Vediamo dunque che egli traccia un profilo duro e aspro del popolo russo, ne definisce già allora egregiamente il carattere remissivo non estraneo a un senso di inferiorità (chuvstvo nepolnocennosti, talvolta richiamato in riferimento ai russi) ancora in gestazione. Eppure allo stesso tempo esprime l’orgoglio di un popolo che nell’appartata alterità ha la propria forza e il proprio potenziale escatologico.
Chaadaev non fu né il primo né l’ultimo a profetizzare alla Russia una particolare missione. Fu invece sicuramente il primo a tentar di valorizzare lo spirito russo, fosse pur fumoso e astratto, che il contatto con l’Europa doveva non distruggere ma aiutare ad auto-intendersi.
Nikolaj Berdjaev
Similmente ma oppostamente a Chaadaev, Nikolaj Berdjaev (1874-1948) ragionò sul rapporto tra Oriente e Occidente, ne indagò le profonde divergenze ma, sulla scorta del filone slavofilo, il suo pensiero partiva dalla celebrazione della Russia (Oriente “ma solo in parte”) e dell’esaltazione del suo patrimonio valoriale. Berdjaev infatti riteneva la Russia superiore all’Occidente ma non politicamente, non culturalmente, non moralmente, bensì “spiritualmente”, in virtù appunto della sua autenticità e integrità di spirito che si traduceva nel corretto modo di concepire e condurre la vita, di preservare e progredire la nazione.

# [Elenchi di elementi e riquadri]
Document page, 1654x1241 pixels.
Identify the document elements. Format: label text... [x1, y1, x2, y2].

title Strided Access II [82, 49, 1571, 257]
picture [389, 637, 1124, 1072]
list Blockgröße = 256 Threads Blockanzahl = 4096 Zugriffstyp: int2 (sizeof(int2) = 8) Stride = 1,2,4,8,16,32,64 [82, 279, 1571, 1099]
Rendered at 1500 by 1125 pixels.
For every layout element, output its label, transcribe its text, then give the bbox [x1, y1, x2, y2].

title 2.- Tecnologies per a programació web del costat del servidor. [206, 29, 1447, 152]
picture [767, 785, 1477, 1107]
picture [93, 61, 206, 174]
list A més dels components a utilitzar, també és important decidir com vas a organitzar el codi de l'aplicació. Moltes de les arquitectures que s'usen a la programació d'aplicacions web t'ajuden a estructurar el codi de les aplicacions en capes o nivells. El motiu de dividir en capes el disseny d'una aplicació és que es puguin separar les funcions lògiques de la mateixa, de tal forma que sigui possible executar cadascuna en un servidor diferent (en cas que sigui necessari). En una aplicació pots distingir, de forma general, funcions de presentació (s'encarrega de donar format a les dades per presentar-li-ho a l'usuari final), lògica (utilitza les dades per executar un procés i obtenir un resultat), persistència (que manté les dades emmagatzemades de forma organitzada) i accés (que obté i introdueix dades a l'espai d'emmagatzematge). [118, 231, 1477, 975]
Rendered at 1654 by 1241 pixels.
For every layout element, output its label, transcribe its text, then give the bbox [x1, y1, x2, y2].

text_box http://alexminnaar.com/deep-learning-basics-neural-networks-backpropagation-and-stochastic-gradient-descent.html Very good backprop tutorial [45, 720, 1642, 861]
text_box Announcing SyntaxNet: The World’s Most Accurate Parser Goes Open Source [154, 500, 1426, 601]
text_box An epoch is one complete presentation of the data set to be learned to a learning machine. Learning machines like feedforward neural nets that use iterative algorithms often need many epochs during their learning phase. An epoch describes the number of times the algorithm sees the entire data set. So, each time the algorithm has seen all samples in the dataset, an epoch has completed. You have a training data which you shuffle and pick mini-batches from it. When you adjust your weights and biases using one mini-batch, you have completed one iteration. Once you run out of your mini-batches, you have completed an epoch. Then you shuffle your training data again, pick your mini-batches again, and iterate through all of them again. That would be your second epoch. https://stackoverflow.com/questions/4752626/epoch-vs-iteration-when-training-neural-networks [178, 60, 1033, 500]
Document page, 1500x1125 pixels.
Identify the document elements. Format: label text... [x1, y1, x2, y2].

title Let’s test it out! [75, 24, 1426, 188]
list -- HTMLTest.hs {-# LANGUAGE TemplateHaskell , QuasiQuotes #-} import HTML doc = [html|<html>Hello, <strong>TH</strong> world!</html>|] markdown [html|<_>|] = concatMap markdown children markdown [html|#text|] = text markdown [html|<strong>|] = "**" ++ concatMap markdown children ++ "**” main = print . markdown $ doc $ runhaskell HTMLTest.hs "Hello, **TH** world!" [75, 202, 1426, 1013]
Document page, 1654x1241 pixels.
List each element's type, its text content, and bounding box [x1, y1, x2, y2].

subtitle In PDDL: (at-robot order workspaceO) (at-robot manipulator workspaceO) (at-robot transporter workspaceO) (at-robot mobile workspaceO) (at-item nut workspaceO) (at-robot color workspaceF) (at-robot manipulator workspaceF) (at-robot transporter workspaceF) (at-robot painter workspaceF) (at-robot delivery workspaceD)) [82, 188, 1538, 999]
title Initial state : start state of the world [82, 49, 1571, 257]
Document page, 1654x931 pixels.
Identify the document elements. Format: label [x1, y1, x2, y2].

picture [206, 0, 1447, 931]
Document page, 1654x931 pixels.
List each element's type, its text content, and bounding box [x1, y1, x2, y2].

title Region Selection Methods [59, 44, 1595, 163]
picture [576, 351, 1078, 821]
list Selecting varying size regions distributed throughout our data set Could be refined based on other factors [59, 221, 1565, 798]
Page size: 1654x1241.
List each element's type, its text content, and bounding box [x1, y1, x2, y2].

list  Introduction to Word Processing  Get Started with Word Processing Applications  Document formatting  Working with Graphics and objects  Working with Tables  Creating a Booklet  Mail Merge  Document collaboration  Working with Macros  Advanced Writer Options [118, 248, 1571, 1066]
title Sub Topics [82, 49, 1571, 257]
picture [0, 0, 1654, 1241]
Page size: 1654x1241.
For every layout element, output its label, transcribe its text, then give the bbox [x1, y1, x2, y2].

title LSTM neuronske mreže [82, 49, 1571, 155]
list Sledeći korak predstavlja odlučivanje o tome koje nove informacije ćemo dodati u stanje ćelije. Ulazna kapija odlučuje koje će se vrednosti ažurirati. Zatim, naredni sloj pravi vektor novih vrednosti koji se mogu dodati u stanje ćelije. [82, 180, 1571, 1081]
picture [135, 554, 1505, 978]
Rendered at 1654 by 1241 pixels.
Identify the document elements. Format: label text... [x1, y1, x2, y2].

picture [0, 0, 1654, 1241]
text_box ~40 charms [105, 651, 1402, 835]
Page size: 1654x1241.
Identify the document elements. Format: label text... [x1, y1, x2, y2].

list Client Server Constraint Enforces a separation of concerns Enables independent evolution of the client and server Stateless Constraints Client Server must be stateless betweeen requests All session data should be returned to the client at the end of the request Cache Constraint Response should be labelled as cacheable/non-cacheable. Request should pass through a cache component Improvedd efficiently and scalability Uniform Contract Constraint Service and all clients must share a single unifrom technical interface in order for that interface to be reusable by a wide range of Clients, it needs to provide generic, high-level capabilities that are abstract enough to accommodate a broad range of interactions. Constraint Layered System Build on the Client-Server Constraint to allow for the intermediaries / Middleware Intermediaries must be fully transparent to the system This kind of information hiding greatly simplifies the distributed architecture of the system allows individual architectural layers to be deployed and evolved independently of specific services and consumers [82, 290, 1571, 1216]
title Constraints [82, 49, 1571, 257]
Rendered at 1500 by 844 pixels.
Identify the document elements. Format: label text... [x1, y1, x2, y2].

# [Consegna]
Prosegui il testo su Chaadaev e Berdjaev, riprendendo subito dopo l'ultima frase riportata.

# [Risposta all'esercizio]
È in parte l’espressione dell’esistenzialismo fideistico da lui professato che ravvisava nel reale una somma consistenza religioso-spirituale, nella fattispecie della Russia celebrata nell’Ortodossia, nel potere giusto e equo dello zar, nella compattezza della società e della nazione. Una dimensione profonda dell’essere che invece secondo il filosofo è debolmente coltivata in Occidente, dove già un secolo fa era in fase di inesorabile eclisse.
Berdjaev infatti vedeva nella sempre più netta caratterizzazione atea e borghese dell’Occidente (di allora ma ancor più, in un’ottica predittiva, di oggi) il motivo della sua corruzione, il motivo del traviamento dal suo stesso illustre passato:
“L’occidente che ci è estraneo e noi non amiamo non è l’Occidente in generale, così grande per la forza delle sue creazioni, per la tensione del suo pensiero, cui dovremmo attingere eternamente, ma piuttosto l’Occidente razionalista e borghese, l’Occidente che ha perso il suo volto e che si è sottomesso a Mammona, l’Occidente dove la forma ha distrutto il contenuto, l’essenza della vita.”
Come intuibile, la visione di Berdjaev si accompagnava, seppur fievolmente, all’escatologia di matrice slavofila che vedeva nella corruzione e degenerazione progressiva dell’Occidente le cause del suo ineluttabile declino, in contrapposizione alla verginità e vigore (spirituali) dell’Oriente; in questo vi è un evidente legame anche col pensiero di Chaadaev.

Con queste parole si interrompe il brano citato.